Monday 31 December 2012

Barth Nnaji and the tragedy of government in nigeria


Sidenote: Barth Nnaji and the tragedy of government in Nigeria


*Nnaji is a YNaija Person of the Year 2012 finalist
by Stanley Azuakola
On August 27, Barth Nnaji hit the road.
In this season of lists, perhaps we should just put it out there that the question of whether he was fired or resigned as power minister ranks among the top 10 unknowns of 2012.
But here’s one thing that became clear soon after his departure: If most Nigerians had been consulted on which federal ministers should be dropped, Nnaji’s name would certainly not have made the list, at least not the very week after Nigeria achieved record power generation of 4,447MW.
[Read 'YNaija Editorial: Aliko Dangote is YNaija Person of the Year 2012… Let’s tell you why' HERE]
It’s a Nigerian paradox – more so, because it was predictable.
When Nnaji promised that by today, the last day in 2012, Nigeria would be generating 5,400MW, then 9000MW by 2013 and 18,000MW by 2015, this writer had predicted on YNaija that “considering [how] ministerial appointments in Nigeria have short life spans (unless you are Ojo Maduekwe or Hassan Lawal,) it’s unlikely that Prof.

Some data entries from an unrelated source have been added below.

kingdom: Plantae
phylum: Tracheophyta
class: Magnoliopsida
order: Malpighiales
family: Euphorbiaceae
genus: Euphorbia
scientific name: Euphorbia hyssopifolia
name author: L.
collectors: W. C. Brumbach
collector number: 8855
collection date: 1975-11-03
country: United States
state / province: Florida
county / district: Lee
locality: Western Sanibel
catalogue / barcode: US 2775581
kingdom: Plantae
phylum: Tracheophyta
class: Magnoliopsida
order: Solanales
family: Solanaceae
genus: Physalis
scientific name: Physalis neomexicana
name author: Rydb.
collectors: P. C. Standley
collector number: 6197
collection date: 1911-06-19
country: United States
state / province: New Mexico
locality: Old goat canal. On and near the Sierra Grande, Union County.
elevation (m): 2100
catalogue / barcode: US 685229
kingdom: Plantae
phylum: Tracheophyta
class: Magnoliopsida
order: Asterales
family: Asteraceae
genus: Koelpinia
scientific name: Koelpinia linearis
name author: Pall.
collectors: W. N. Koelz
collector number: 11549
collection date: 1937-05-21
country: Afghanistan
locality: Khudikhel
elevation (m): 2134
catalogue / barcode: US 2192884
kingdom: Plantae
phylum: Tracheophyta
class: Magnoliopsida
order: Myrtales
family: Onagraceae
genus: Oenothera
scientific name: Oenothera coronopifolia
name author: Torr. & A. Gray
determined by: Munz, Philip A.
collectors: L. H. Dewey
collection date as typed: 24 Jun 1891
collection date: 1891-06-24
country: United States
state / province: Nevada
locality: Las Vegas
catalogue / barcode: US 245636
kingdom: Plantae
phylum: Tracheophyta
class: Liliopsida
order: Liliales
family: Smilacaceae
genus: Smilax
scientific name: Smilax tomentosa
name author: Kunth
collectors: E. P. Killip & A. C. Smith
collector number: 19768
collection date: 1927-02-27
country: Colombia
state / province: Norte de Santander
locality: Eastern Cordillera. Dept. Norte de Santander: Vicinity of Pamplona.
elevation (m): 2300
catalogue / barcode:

Nnaji would be around to implement all of these.”
Two months later, Nnaji was gone.
Make no mistake, the ex-minister was not a radical; not by any stretch – but he was different.
For one, he wasn’t vague. “We said that by October of this year, privatisation will be concluded, and it is a certainty,”he said in a June interview. By October, it was concluded. Promise delivered. He had left by then, but the breakthrough was the result of structures put in place by him.
An obvious peg suited for his hole, international accomplishments undisputable, under his watch there was a steady increase in the number of hours consumers were supplied with electricity. And let’s be frank, a man much hated by the corrupt electricity union must have been doing something right.
But the technocrats’ cross is not easy to bear, especially if one desires to live above board.
When Nnaji accepted to serve as minister in a sector in which he had considerable interests, how much sacrifice was expected of him? How much did he reckon?
He resigned as director in all companies in which he had interests and put his shares in those companies on blind trust. But Nigerians expected more. They expected that the two companies in which Nnaji had interests should not have participated in the privatisation process, a once-in-a-blue-moon opportunity.
Inevitably, the thinking was that Nnaji’s previous association with the companies (one belongs to him, the other had been a contractor for his firm) gave them an unfair advantage and should have bared them from seeking to expand their portfolios while he was minister. Nnaji’s explanation that he’d opted out of the selection process to avoid a conflict of interest was not enough.
Thus was he caught between Scylla and Charybdis: banned by law and morality from touching public funds and banned by public perception from competing and making profit in his business, no matter that he was, as he put it, no longer involved day-to-day.
Nnaji had to make a choice. He chose to go. That’s if you believe him.
There are other scenarios. Perhaps Nnaji had simply lost out in the power play between him and his successor as chairman of the presidential task force on power, Reynolds Bekinbo Dagogo-Jack. Perhaps the power cabal had finally gotten something on their foe. It could also bethat he’d sought to corruptly influence things in favour of the two firms.
Mostly likely, it was all of the above, though Nigerians were clearly willing to buy the Nnaji official rendition that he “had to voluntarily resign to retain my integrity, which has in recent days come under scurrilous attacks by powerful vested interests that were hell-bent on besmirching the integrity and reputation that I’ve painstakingly built over the years.”
Not one to be held back, the maverick professor has returned to his firm, Geometric power, which – if everything goes according to plan – should begin supplying 188MW of power from its Aba plant in two months time.
And the ministry he left behind? There is still no substantive minister in place. The man pulling the strings is Reynolds Dagogo-Jack, the new chairman of the Prbesidential Task Force on Power, who in December bragged that Nigeria is now generating “its highest power yet at 4349MW.”
Of course, if Dagogo-Jack had done a simple Internet search he might have noticed that this so-called record power generation is almost 100MW less than the 4447MW we were reportedly generating in the final days of Nnaji’s tenure.
This simple announcement was ample notification that Nigeria was almost certainly back to pre-Nnaji darkness. And it might take a while before we find the switch again.